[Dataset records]
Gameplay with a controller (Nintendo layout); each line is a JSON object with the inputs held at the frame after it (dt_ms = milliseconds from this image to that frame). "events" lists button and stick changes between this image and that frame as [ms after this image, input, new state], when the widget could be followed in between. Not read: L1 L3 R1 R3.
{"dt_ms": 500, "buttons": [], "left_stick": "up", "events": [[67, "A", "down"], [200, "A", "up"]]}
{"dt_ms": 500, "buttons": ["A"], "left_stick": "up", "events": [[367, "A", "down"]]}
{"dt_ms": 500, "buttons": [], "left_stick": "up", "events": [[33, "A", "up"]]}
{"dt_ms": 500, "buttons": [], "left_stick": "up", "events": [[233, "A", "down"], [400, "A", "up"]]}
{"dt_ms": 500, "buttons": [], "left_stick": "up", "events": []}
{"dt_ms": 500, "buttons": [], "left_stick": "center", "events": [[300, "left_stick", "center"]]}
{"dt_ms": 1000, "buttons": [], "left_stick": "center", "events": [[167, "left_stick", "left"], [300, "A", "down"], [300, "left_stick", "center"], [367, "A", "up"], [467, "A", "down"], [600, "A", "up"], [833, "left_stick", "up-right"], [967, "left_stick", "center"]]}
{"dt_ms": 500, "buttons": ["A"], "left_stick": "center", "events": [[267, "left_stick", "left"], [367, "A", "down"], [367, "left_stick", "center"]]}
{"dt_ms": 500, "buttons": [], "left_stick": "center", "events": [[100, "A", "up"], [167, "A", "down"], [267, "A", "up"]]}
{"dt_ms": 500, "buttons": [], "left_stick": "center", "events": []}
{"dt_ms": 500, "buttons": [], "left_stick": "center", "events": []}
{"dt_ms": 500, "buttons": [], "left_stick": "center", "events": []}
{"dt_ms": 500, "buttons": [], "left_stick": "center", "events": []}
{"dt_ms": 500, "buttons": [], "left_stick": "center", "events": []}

What you are asked to do »
Give back the entries exactly. Omit none of them.

Response for this exercise »
Gameplay with a controller (Nintendo layout); each line is a JSON object with the inputs held at the frame after it (dt_ms = milliseconds from this image to that frame). "events" lists button and stick changes between this image and that frame as [ms after this image, input, new state], when the widget could be followed in between. Not read: L1 L3 R1 R3.
{"dt_ms": 500, "buttons": [], "left_stick": "up", "events": [[67, "A", "down"], [200, "A", "up"]]}
{"dt_ms": 500, "buttons": ["A"], "left_stick": "up", "events": [[367, "A", "down"]]}
{"dt_ms": 500, "buttons": [], "left_stick": "up", "events": [[33, "A", "up"]]}
{"dt_ms": 500, "buttons": [], "left_stick": "up", "events": [[233, "A", "down"], [400, "A", "up"]]}
{"dt_ms": 500, "buttons": [], "left_stick": "up", "events": []}
{"dt_ms": 500, "buttons": [], "left_stick": "center", "events": [[300, "left_stick", "center"]]}
{"dt_ms": 1000, "buttons": [], "left_stick": "center", "events": [[167, "left_stick", "left"], [300, "A", "down"], [300, "left_stick", "center"], [367, "A", "up"], [467, "A", "down"], [600, "A", "up"], [833, "left_stick", "up-right"], [967, "left_stick", "center"]]}
{"dt_ms": 500, "buttons": ["A"], "left_stick": "center", "events": [[267, "left_stick", "left"], [367, "A", "down"], [367, "left_stick", "center"]]}
{"dt_ms": 500, "buttons": [], "left_stick": "center", "events": [[100, "A", "up"], [167, "A", "down"], [267, "A", "up"]]}
{"dt_ms": 500, "buttons": [], "left_stick": "center", "events": []}
{"dt_ms": 500, "buttons": [], "left_stick": "center", "events": []}
{"dt_ms": 500, "buttons": [], "left_stick": "center", "events": []}
{"dt_ms": 500, "buttons": [], "left_stick": "center", "events": []}
{"dt_ms": 500, "buttons": [], "left_stick": "center", "events": []}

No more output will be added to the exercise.